First and foremost: To say the Knicks need a competitive NBA point guard is an understatement. Last season, the backcourt of Calderon and Sasha Vujacic was arguably the most pathetic two-way duo in the entire league — defensive matadors who posted two of the worst defensive box score plus/minuses, defensive ratings and PERs on the entire team. Let's not act like the 2016 version of Rose is the second-coming of Scottie Pippen on defense, but at this point, anyone with the play-making ability Rose has, at both ends, is an upgrade.

Second: The Knicks are kind of on the verge of something. The definition of "something" is certainly up for debate, but if you disregard the fact that the Knicks' starting backcourt would have a hard time finding bench minutes on most other teams in the league, the front court of Anthony and Porzingis is as rock solid as the swingman and big man positions get in the NBA. If the Knicks want to win and win now, getting Rose on the same roster as these two studs is an improvement —€“ no matter how far the 2008 top overall pick has regressed.

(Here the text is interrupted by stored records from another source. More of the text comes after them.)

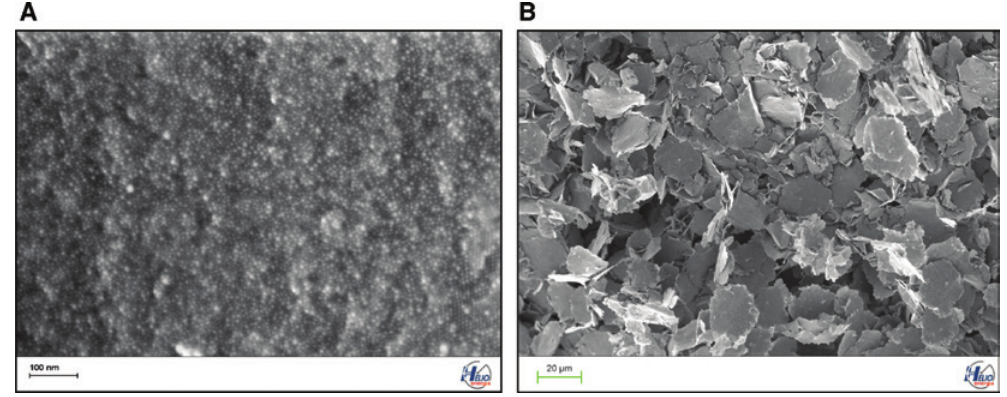
Figure 1: Structure of silver powder: nanosize and spheric shape (A), microsize and flake shape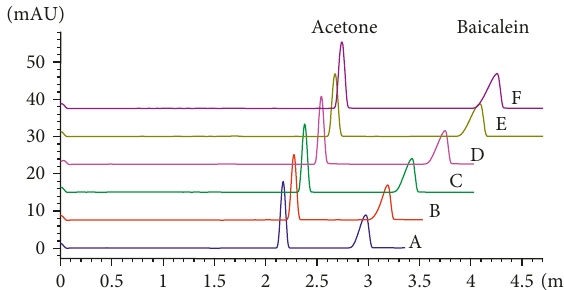
Figure 3: Electrophoregrams of baicalein and acetone in running buffers containing different concentrations of thrombin. Thrombin concentration in running buffer: 0U/mL (a), 0.4 U/mL (b), 0.8 U/mL (c), 1.2 U/mL (d), 1.6 U/mL (e), and 2.0U/mL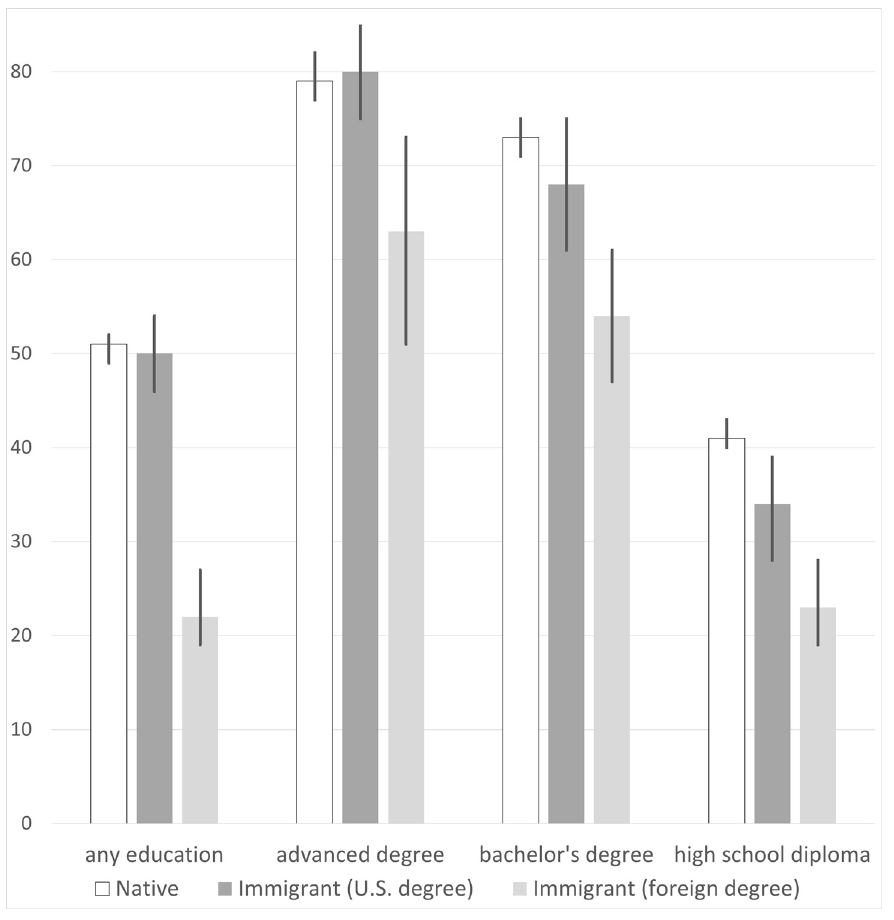
Fig 2. Average percentile scores on PIAAC numeracy, by immigrant-education group. The vertical line at the top of each bar indicates the 95% confidence interval. The scores are not age-adjusted.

Third: Rose's contract. While he's scheduled to make a ludicrous $21,323,250 guaranteed this year, the contract expires after this upcoming season. In the event Rose bombs and/or gets hurt again, the Knicks are not handcuffed by a long-term deal that will haunt the franchise the same way the notorious ones given to Marbury and Stoudemire did.

This brings us full-circle: If he's only guaranteed to be there one season, why did the Knicks trade away their highly-touted rookie point guard along with their second-best-rated defensive player and leading rebounder (Lopez) for one throw of the dice to hit snake-eyes on the NBA's craps table?  

Here are the only feasible reasons to consider:

1) Phil Jackson genuinely thinks Rose is "back" and can once again be a superstar starting next season.

2) Jackson genuinely thinks Rose is "back" AND can be re-signed next season at a discounted rate vs. his actual value.

3) Worst-case scenario: Rose walks after this season and $21+ million opens up for the free agency summer of 2017, which is headlined by perennial superstar point guard Russell Westbrook.

4) Trading away Lopez, Calderon and Grant in exchange for Rose/Holiday means the Knicks now have only five active players (Galloway is a restricted free agent with qualifying offer option) on the roster occupying about $56.1 million in cap space. With the NBA's 2016-17 salary cap predicted to increase to about $92 million, this will leave a slot open for an additional max player to be signed by the franchise this summer. With Lopez gone and a plethora of valuable big men available, could this mean the Knicks are about to shove all their chips into the middle and offer Hassan Whiteside a max deal? A short-term, highly-lucrative deal for Pau Gasol or Joakim Noah? Or could this mean ... shield your eyes, Knicks fans, this is your only warning ... a max offer to the controversial Dwight Howard?

All of these questions mean one thing: Today's trade, at this very moment, is neither good nor bad for the New York Knicks — there is simply too much in question moving forward. This transaction has no major ramifications on the status of the franchise whatsoever as of June 22, 2016 — and it is simply the first step in what appears to be a larger plan being rolled out with the end goal of bringing championship glory back to the Mecca of Basketball.

Don't let this undermine the importance of what today represents long-term, however. New York's professional basketball team just cannonballed into the NBA's community pool, and what the Knicks choose to do from here will not only define Jackson's legacy as an NBA front office executive, but also immediately return the franchise to relevancy, or, reverberate the same narrative that has haunted the city of New York for the past two decades.